Arbeitsauftrag 1. Schreiben Sie aus dem Textauszug zur Gedächtnisforschung den Abschnitt von „Das kulturelle Gedächtnis definiert“ bis einschließlich „je nach Gegenwartsinteressen.“ wortgetreu ab.
Arbeitsauftrag 2.
Beantworten Sie anhand des Textauszugs zur Gedächtnisforschung die folgenden Fragen:
(a) Von wessen Konzept des kollektiven Gedächtnisses gingen Aleida und Jan Assmann aus?
(b) Welche zwei Gedächtnisformen sind für den Workshop zentral?
(c) In welchen zwei Formen existiert das kulturelle Gedächtnis?
Arbeitsauftrag 3. Übersetzen Sie diesen Satz aus dem Textauszug zur Gedächtnisforschung ins Englische: „Das kulturelle Gedächtnis existiert zum einen in der Potenzialität der Archive, Bilder, Texte und zum anderen als Aktualität, in der Verwendung von gespeicherten Inhalten je nach Gegenwartsinteressen.“

Textauszug.
Erinnerungs- und Gedächtnisforschung verdanken ihre ungebrochene Aktualität sowohl einem abgrenzbaren und definierten Gegenstandsbereich, als auch der Tatsache, dass hier individuelle und soziale Prozesse in wechselseitiger Vermittlung stehen. Aleida und Jan Assmann haben ausgehend vom Konzept des kollektiven Gedächtnisses von Maurice Halbwachs verschiedene Gedächtnisformen ausdifferenziert, von denen für diesen Workshop das kulturelle und kommunikative Gedächtnis zentral sind.

Das kulturelle Gedächtnis definiert Jan Assmann als „Sammelbegriff für alles Wissen, das im spezifischen Interaktionsrahmen einer Gesellschaft Handeln und Erleben steuert und von Generation zu Generation zur wiederholten Einübung und Einweisung ansteht.” Das kulturelle Gedächtnis existiert zum einen in der Potenzialität der Archive, Bilder, Texte und zum anderen als Aktualität, in der Verwendung von gespeicherten Inhalten je nach Gegenwartsinteressen.

Gespeicherte Dateneinträge.
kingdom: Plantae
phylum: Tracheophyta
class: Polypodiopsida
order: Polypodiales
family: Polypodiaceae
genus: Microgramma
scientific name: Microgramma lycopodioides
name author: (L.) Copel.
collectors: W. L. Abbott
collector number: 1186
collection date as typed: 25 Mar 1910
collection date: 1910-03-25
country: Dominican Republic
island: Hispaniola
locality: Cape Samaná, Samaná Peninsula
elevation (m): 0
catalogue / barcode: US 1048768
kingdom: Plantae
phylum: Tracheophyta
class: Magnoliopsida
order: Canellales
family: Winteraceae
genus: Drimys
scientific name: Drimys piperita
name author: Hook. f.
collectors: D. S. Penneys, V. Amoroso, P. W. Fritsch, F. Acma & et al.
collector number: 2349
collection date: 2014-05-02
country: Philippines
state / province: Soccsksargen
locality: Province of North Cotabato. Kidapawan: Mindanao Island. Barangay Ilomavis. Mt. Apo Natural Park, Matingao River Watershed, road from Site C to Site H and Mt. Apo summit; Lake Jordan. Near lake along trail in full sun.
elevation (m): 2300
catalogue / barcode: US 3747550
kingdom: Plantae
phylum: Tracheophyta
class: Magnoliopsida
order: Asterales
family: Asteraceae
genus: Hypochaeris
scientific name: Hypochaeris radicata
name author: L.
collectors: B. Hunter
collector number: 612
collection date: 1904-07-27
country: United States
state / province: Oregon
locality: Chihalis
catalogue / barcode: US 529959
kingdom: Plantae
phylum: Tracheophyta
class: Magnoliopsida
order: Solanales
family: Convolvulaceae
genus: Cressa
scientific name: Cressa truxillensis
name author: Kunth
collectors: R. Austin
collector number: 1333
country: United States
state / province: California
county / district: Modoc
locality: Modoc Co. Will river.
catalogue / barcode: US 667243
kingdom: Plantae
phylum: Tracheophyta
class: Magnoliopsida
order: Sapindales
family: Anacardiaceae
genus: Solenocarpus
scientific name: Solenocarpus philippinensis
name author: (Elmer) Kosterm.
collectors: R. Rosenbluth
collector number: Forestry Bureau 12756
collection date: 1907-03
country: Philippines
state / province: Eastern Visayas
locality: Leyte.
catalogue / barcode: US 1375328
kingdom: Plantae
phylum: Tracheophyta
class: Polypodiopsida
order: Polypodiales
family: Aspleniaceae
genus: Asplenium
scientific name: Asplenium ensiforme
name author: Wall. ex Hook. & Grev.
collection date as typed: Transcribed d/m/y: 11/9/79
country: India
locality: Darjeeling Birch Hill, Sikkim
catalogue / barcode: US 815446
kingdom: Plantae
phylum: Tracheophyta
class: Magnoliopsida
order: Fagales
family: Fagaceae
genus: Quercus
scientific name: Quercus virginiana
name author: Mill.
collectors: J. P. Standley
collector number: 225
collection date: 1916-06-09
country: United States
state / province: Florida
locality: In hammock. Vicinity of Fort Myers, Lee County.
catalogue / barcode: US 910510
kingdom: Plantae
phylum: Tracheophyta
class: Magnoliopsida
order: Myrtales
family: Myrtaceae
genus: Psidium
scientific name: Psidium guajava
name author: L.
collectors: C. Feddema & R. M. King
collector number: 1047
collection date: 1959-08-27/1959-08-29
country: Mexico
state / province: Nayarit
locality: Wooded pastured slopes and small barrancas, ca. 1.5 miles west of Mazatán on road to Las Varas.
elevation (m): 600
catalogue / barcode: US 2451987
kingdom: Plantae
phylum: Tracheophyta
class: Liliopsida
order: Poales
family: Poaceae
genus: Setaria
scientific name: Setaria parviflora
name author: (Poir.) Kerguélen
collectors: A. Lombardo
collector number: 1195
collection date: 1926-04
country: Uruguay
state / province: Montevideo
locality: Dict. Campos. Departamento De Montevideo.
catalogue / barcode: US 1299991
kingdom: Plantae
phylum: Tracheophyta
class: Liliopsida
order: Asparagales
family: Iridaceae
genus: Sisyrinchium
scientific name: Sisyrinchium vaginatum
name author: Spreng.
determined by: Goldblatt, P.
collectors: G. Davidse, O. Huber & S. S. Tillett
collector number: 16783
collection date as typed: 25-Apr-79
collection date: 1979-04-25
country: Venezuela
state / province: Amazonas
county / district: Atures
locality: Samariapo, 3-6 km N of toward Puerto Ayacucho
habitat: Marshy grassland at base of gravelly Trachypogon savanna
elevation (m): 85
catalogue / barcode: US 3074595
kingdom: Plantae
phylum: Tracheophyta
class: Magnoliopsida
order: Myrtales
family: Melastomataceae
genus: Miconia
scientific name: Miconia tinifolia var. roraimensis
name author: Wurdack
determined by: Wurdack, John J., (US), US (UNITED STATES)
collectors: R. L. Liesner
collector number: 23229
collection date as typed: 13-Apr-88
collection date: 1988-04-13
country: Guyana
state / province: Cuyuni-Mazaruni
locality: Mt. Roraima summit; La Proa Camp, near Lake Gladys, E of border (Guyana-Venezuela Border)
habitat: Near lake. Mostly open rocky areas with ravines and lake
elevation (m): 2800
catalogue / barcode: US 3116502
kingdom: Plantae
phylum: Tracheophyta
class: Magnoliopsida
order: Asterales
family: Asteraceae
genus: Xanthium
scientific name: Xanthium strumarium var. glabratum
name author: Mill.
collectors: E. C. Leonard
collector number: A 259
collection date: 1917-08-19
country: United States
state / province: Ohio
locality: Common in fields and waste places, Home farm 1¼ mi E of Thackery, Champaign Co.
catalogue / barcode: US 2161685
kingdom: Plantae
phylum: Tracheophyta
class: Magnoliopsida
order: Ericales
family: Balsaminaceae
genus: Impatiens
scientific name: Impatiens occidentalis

Antwort 1.
Das kulturelle Gedächtnis definiert Jan Assmann als „Sammelbegriff für alles Wissen, das im spezifischen Interaktionsrahmen einer Gesellschaft Handeln und Erleben steuert und von Generation zu Generation zur wiederholten Einübung und Einweisung ansteht.” Das kulturelle Gedächtnis existiert zum einen in der Potenzialität der Archive, Bilder, Texte und zum anderen als Aktualität, in der Verwendung von gespeicherten Inhalten je nach Gegenwartsinteressen.

Antwort 2.
(a) Vom Konzept des kollektiven Gedächtnisses von Maurice Halbwachs.
(b) Das kulturelle und das kommunikative Gedächtnis.
(c) Zum einen in der Potenzialität der Archive, Bilder und Texte, zum anderen als Aktualität, in der Verwendung von gespeicherten Inhalten je nach Gegenwartsinteressen.

Antwort 3. Cultural memory exists, on the one hand, in the potentiality of archives, images, and texts and, on the other, as actuality, in the use of stored contents according to present interests.